◆ **Problem details**: All of the data below should be printed again exactly, pictures excluded.

^^^^^^^^^^^^^^^^

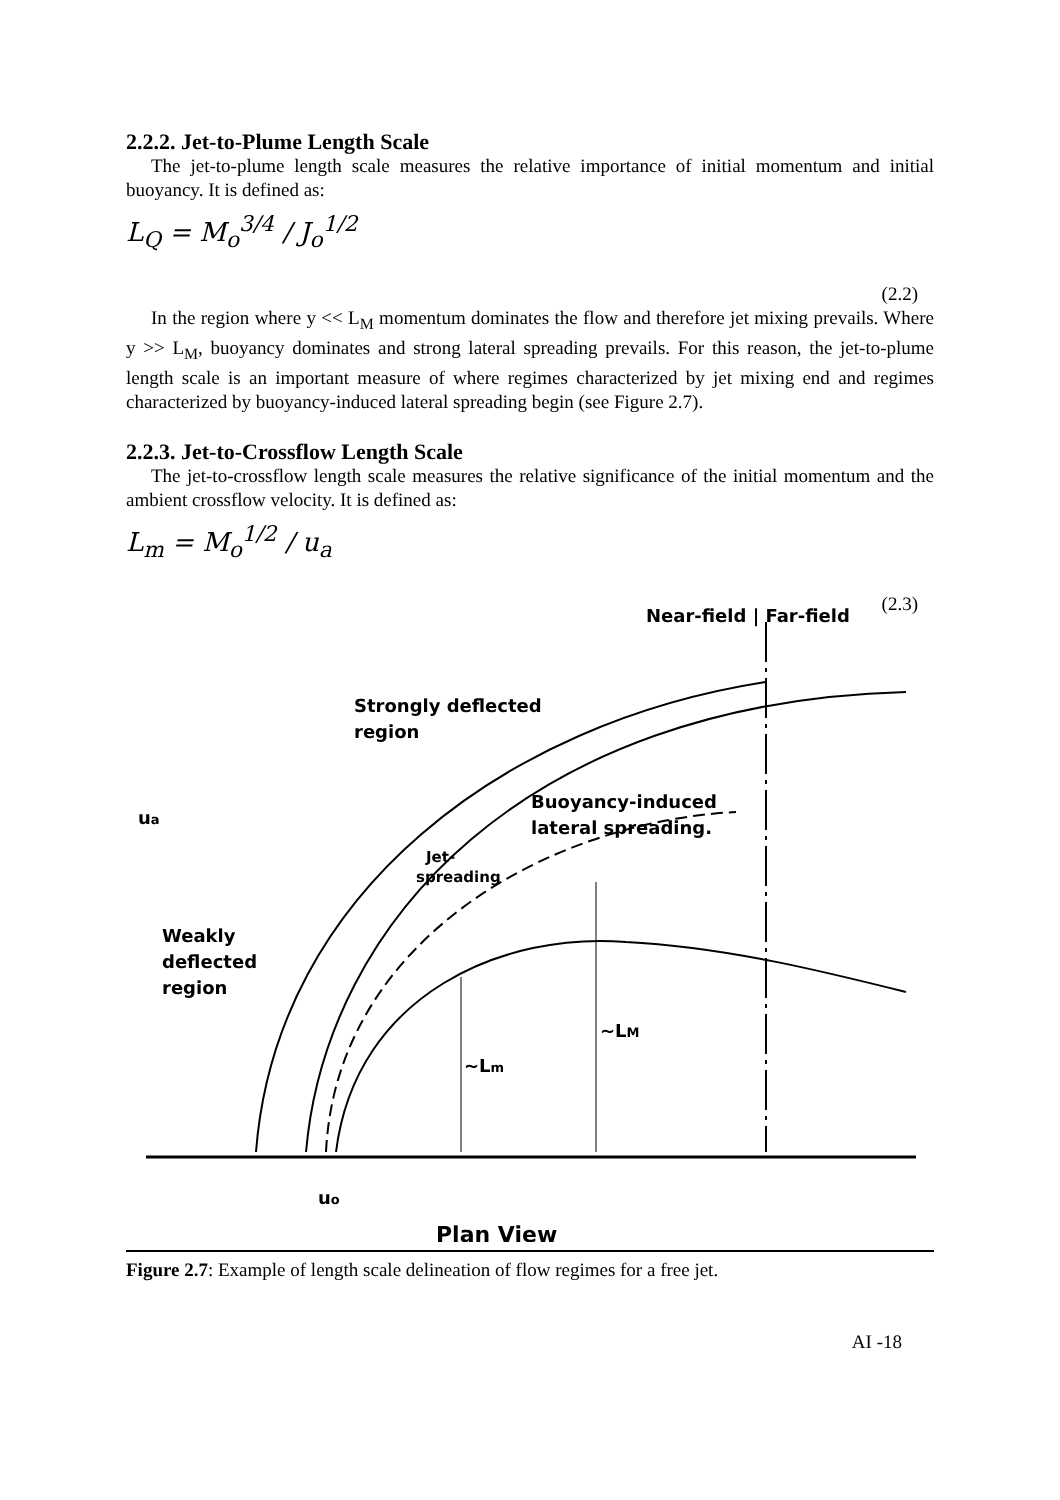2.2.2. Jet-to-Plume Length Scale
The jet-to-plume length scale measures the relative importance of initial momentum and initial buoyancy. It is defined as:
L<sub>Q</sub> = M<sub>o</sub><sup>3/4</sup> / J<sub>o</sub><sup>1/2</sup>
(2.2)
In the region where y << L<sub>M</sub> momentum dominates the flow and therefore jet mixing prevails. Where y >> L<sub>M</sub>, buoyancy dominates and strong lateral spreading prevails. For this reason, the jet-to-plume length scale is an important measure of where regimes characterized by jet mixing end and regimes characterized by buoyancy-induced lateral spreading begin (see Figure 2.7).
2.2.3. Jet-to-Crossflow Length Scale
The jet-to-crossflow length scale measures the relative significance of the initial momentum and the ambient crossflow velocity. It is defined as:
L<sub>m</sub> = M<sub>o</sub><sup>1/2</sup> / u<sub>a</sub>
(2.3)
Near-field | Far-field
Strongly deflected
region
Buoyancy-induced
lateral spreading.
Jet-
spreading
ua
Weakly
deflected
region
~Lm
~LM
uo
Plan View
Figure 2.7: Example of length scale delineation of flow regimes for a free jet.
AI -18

^^^^^^^^^^^^^^^^

◆ **Answer to this problem**:
2.2.2. Jet-to-Plume Length Scale
The jet-to-plume length scale measures the relative importance of initial momentum and initial buoyancy. It is defined as:
L<sub>Q</sub> = M<sub>o</sub><sup>3/4</sup> / J<sub>o</sub><sup>1/2</sup>
(2.2)
In the region where y << L<sub>M</sub> momentum dominates the flow and therefore jet mixing prevails. Where y >> L<sub>M</sub>, buoyancy dominates and strong lateral spreading prevails. For this reason, the jet-to-plume length scale is an important measure of where regimes characterized by jet mixing end and regimes characterized by buoyancy-induced lateral spreading begin (see Figure 2.7).
2.2.3. Jet-to-Crossflow Length Scale
The jet-to-crossflow length scale measures the relative significance of the initial momentum and the ambient crossflow velocity. It is defined as:
L<sub>m</sub> = M<sub>o</sub><sup>1/2</sup> / u<sub>a</sub>
(2.3)
Near-field | Far-field
Strongly deflected
region
Buoyancy-induced
lateral spreading.
Jet-
spreading
ua
Weakly
deflected
region
~Lm
~LM
uo
Plan View
Figure 2.7: Example of length scale delineation of flow regimes for a free jet.
AI -18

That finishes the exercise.